Fifty-five percent of people in the U.S. now start their online shopping trips on Amazon.com, according to results from a 2,000-person survey commissioned by the e-commerce startup BloomReach. That stat marks a 25 percent increase from the same survey last year, when 44 percent of online shoppers said they turned to Amazon first.
Over the same time, the percentage of shoppers who start product searches on search engines like Google dropped from 34 percent to 28 percent.
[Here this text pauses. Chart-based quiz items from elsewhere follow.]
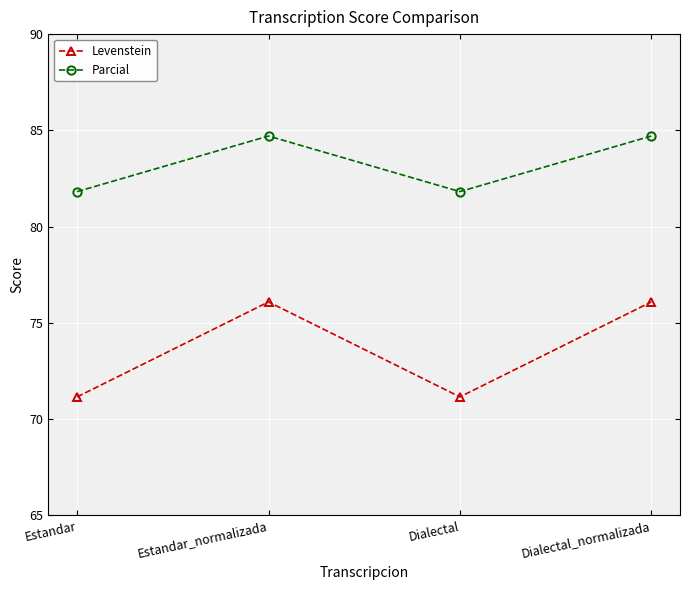

Reading left to right, extract all data points from this chart.

Levenstein: 71.2	76.1	71.2	76.1
Parcial: 81.8	84.7	81.8	84.7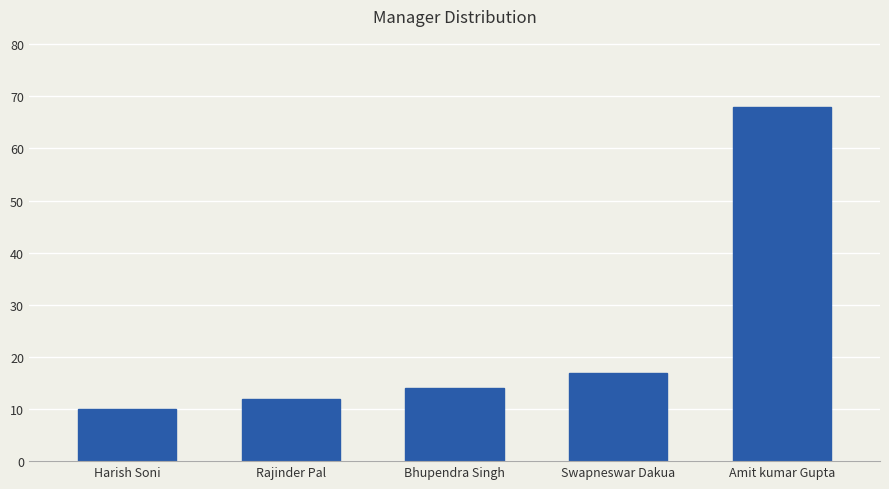

At which label is the value closest to 39?

Swapneswar Dakua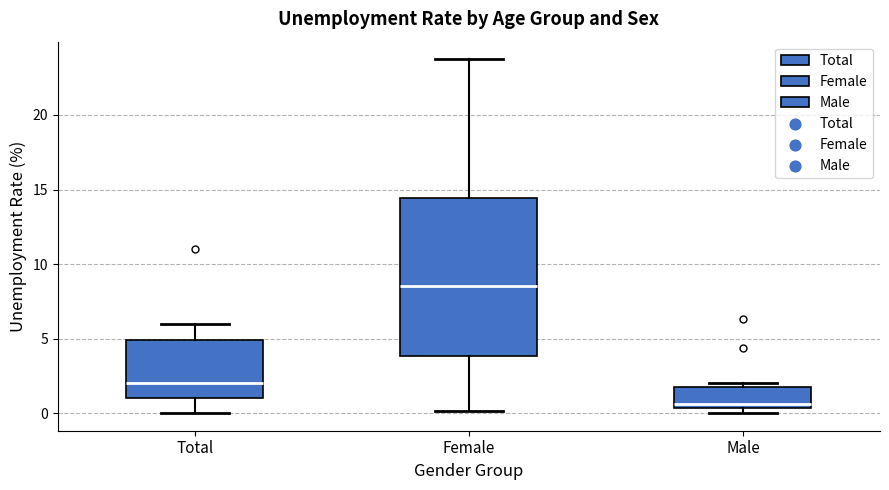

Comparing the boxes themselves (not the whiskers), which one is the tallest?

Female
The number of online shoppers who check out a retailer’s website (other than Amazon) first also shrunk, from 21 percent to 16 percent.
Amazon Prime is The First Prequisite
This is almost certainly one direct consequence of Amazon Prime’s popularity in the U.S. (Being a Prime subscriber changes the default behavior, starting a product search at Amazon rather than at, say, Google or a more specialized online retailer.)
Amazon Marketplace is The Second Prequisite
This is also shows the importance of Amazon Marketplace. Besides slowly taking over retail revenues at Amazon (already an obviously huge argument for the marketplace), the long-tail capacity, common for marketplaces, makes it feasable for Amazon to not just be an online retailer and a marketplace but also the search engine where it all starts.
This is not only cutting out Google but is also the main argument for Amazon’s insane P/E ratio over the last decade: Once big enough, Amazon can essentially leverage its scale to extract value at every level of commercial transactions. Scale effects here, eventually, lead to market-defining abilities.
This is not ‘just’ a problem for Google or other U.S. online retailers, or Walmart and Target for that matter, but also a growing challenge for brands. Manufacturers will increasingly feel Amazon’s market power in negotiations with the online retailer. If they don’t already, that is. (Don’t be mistaken: A lot of brands do already; the pain will only be growing, the way it looks right now.)
To put it in simple terms: Amazon Marketplace is slowly becoming the U.S. ecommerce market.
(As always, eBay could have and should have turned into this, not Amazon. But alas, a lot less competition as eBay has lost its way.)
A Silver Lining
But there is a silver lining: So, Amazon is the Google of online retail, yes. But we already know what broke Google’s dominance: Facebook.
The question, especially for the U.S. market, thus becomes: who will be the Facebook of online retail?
Product search, after all, is not the only way of discovery.